Aim of the exercise =>
Search the data for the word "reklamy" and copy every line where it occurs.

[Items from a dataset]
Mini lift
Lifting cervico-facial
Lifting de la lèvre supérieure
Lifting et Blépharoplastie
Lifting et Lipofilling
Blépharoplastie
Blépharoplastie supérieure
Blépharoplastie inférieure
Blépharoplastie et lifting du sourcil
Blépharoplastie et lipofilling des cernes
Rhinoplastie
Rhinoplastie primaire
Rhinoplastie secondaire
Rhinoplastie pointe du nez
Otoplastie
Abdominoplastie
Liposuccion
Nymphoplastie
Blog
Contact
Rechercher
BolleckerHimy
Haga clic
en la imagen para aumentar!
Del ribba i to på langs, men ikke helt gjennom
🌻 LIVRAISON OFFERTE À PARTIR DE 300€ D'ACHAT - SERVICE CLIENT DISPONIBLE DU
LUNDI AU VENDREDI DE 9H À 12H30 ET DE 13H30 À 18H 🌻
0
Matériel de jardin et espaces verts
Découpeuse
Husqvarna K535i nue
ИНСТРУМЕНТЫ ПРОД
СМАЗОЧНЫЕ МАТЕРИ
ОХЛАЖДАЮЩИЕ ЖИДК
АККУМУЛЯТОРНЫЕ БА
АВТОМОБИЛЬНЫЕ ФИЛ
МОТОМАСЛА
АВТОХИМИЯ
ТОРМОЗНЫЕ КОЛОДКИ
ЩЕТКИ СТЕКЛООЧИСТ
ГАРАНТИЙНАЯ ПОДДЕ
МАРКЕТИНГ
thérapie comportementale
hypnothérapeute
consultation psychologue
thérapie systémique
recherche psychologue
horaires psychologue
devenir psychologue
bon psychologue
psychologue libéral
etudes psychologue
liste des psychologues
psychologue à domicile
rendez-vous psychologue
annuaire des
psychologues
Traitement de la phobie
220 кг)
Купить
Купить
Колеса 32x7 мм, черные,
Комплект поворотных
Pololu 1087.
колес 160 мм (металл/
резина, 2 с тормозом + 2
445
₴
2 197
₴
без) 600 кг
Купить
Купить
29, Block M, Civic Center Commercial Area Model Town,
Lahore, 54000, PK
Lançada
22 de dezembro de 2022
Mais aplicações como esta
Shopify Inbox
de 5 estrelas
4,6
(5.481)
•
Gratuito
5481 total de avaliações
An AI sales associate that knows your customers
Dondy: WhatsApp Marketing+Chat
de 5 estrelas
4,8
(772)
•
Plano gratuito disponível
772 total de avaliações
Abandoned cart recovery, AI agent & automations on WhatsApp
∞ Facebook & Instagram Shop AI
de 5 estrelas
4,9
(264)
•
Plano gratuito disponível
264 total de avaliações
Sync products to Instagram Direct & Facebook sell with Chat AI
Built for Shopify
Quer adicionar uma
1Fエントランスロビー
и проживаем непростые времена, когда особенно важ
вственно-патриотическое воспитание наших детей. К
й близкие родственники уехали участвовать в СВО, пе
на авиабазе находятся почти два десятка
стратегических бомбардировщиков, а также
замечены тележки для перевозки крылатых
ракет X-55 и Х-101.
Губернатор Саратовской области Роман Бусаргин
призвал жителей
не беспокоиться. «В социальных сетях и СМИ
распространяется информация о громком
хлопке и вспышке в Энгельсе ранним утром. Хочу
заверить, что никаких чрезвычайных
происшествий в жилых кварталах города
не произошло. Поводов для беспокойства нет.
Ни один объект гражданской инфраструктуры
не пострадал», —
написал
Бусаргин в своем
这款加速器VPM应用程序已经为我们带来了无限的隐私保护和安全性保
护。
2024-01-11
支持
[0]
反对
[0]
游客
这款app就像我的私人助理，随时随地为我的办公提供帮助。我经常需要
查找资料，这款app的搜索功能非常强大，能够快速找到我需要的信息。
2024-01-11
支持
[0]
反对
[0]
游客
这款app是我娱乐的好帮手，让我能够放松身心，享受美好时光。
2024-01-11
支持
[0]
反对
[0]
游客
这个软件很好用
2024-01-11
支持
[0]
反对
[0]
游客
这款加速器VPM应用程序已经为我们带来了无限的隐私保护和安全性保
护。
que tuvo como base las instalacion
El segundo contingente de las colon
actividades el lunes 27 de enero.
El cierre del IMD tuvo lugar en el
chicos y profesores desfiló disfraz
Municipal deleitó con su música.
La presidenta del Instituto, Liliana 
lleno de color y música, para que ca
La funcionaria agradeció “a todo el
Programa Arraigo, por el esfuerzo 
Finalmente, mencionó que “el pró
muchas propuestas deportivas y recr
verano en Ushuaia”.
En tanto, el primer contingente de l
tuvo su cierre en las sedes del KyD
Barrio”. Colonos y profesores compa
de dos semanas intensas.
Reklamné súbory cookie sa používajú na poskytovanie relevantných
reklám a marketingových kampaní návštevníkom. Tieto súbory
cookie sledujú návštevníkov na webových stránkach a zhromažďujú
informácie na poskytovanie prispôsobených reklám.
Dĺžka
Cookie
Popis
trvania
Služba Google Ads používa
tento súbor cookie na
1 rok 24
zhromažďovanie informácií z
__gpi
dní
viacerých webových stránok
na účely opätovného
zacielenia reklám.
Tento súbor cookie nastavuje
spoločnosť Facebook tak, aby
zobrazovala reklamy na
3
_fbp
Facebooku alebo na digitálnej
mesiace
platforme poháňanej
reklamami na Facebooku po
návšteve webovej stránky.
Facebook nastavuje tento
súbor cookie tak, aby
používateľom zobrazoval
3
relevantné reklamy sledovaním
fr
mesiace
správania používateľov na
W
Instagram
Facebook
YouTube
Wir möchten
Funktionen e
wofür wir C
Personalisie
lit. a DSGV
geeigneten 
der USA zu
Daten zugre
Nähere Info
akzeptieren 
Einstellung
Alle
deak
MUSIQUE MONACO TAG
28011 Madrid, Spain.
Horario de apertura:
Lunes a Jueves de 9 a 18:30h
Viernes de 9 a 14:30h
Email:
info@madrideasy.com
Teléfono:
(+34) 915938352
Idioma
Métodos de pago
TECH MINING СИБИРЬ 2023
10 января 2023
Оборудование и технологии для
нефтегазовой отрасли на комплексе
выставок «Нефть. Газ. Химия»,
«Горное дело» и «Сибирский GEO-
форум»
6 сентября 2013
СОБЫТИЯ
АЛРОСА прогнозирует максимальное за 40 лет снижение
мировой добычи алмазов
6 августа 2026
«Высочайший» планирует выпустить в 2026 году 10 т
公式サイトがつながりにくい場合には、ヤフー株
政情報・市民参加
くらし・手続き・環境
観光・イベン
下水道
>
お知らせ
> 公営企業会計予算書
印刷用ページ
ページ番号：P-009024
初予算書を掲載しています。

Written solution =>
zobrazovala reklamy na
relevantné reklamy sledovaním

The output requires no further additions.